7 thoughts on “Family of missing woman want 750k from nursing home

  1. Kat April 11, 2011 / 9:18 pm

    Unfortunately, I don’t think they will get a dime, and even a judgement won’t keep these people from opening up another shithole. And that is what a lot of these places are. The Golden Girls covered this back in the late 80’s (that’s what I’m watching now lol), and zippo has changed. People either can’t afford good care for the elderly, or they don’t care. We (as a people, and not just this country) treat the elderly like crap. Sadly, most of the people that work in these places are not the problem…they are overworked, understaffed, underpaid, and in some cases unqualified. Admin is the issue most of the time. I hope this family gets some closure out of this and good for them to bring this to the attention of us all…..so sad it takes a death (or twelve) to shut these places down.

  2. J.A. Scrambles-Ashmole, Bart. April 11, 2011 / 9:41 pm

    Waaaay back when, when a younger Scrambles was just a tot, I remember a first (and last) visit to a nursing home to see my great-great-aunt Edie – who was tied to the bed. With a rope! In a room with I’d say fifteen other old ladies. No nurses or orderlies in sight; they all looked like slow death. (Google the poet Philip Larkin’s “Heads in the Women’s Ward”. Exactly like that it was.) And this, in the main, was the way it was at most of those places then.

    Yes, it has gotten better. Not across the board better, but standards have risen. There will always be room for improvement, and there will always be those homes which lay waste to state-imposed rules. But progress has been made.

    • Kat April 11, 2011 / 10:13 pm

      Goodness, how old are you? I remember hearing about that from my Grandma, who is in her 90’s, but that was back in the “home country” as she says. I know it happened (and still does) everywhere, but that would not only freak me out, it’d give me nightmares. Poor understanding of mental illness yes, for sure, but just getting old around here seems to be a crime in and of itself.

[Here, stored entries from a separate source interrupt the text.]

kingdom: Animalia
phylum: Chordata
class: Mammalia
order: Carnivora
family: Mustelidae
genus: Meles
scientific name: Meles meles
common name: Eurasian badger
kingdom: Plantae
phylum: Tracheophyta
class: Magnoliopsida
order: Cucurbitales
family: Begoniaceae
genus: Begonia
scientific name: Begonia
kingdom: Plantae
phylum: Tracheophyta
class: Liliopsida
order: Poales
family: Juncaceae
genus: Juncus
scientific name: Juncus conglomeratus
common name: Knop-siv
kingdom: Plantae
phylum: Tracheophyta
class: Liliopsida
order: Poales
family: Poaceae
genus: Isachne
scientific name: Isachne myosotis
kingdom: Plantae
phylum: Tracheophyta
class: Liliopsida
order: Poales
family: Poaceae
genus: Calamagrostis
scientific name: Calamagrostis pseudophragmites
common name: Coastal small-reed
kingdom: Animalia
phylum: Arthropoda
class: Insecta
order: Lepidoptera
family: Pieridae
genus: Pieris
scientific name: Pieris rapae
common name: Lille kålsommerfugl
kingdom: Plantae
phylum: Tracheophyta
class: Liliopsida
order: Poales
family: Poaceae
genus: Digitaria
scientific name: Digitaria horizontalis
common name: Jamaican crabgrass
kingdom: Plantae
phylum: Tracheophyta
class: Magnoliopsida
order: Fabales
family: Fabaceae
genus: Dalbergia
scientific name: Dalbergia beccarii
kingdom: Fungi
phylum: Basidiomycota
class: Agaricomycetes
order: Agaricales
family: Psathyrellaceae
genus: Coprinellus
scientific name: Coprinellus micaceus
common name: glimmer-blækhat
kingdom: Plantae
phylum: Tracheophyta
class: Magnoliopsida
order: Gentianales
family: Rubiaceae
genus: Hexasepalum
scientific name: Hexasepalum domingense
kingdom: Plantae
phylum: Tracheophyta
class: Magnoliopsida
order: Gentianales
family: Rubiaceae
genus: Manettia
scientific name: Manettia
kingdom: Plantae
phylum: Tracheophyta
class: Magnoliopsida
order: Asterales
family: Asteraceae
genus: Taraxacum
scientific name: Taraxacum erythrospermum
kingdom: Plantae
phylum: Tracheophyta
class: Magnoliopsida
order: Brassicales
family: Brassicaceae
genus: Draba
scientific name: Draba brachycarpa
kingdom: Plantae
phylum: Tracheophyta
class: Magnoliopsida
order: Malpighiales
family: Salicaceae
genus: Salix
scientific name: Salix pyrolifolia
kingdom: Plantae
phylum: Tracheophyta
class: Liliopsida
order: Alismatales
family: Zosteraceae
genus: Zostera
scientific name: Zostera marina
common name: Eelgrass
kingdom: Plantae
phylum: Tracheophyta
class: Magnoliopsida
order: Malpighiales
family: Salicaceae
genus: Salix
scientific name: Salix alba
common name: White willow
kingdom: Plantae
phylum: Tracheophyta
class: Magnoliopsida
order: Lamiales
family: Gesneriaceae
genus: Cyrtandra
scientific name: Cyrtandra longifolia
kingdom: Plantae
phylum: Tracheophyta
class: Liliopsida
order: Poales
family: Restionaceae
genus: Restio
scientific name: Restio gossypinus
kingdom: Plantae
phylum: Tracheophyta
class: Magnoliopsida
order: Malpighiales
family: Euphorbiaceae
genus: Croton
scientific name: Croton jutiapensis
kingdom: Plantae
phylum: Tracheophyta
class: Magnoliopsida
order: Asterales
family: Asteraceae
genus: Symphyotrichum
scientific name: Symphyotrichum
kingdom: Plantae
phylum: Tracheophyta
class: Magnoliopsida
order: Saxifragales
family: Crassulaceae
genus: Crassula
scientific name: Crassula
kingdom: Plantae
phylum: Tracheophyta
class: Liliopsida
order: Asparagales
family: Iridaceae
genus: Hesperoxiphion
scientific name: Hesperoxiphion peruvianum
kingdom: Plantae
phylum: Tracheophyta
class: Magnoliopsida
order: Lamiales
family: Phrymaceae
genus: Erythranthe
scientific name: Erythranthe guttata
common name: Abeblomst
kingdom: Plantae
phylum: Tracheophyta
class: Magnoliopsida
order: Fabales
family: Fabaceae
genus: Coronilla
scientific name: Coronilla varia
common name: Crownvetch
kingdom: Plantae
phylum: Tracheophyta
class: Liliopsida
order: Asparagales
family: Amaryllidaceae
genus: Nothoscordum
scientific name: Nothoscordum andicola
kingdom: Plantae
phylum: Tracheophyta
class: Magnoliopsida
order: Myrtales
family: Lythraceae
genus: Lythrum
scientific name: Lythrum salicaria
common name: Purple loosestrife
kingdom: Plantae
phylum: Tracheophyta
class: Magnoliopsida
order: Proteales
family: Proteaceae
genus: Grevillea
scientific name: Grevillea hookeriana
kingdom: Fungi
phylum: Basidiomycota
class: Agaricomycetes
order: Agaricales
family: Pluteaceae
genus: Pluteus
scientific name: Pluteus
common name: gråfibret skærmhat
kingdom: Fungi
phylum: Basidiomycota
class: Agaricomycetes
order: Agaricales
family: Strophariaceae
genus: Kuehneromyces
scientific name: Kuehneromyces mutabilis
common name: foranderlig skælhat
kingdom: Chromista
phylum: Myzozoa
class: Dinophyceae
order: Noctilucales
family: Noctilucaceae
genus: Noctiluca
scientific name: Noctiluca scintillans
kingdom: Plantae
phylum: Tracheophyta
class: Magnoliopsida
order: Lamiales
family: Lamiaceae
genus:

      • J.A. Scrambles-Ashmole, Bart. April 12, 2011 / 12:49 pm

        Today’s my birthday. I’m much too old. But the Aunt Edie Incident occurred in the early- to mid-’60s. Also, the rope was painted white to give it that certain sanitary, antiseptic feel. Which did not exist, actually, in the rest of the home itself, and it’s hard to disguise rope from the hardware store. Aunt Edie was just old, not mentally off too much, and had a haunted look in her eyes. My dad got with other family members and she was taken out of that hellhole; the story ends happily as she did die at home, in her own bed, unroped.

    • Meaghan April 12, 2011 / 1:06 pm

      How common were nursing homes at that time? Until relatively recently in our nation’s history, most old people were cared for by their adult children at home. (Of course, until relatively recently, there weren’t as many of them. A combination of the baby boom and better healthcare has produced an unprecedented crop of old people.)

      I would have NEVER cared for my grandmother at home. Grandpa’s all right, but Grandma was the most depressing woman I ever met. It was like she had a gray cloud following her everywhere she went.

  3. Jer April 11, 2011 / 9:46 pm

    That’s some pretty Unique Living there. I think all mentally ill people in the world would be better off in a house by themselves rather than uniquely living in that place.

  4. forthelost April 11, 2011 / 10:19 pm

    My grandmother worked at a nursing home until her declining vision forced her to retire (she couldn’t drive to work anymore). She said that even the best nursing homes weren’t that great, and if she declined to the point she needed to be in one, to please kill her.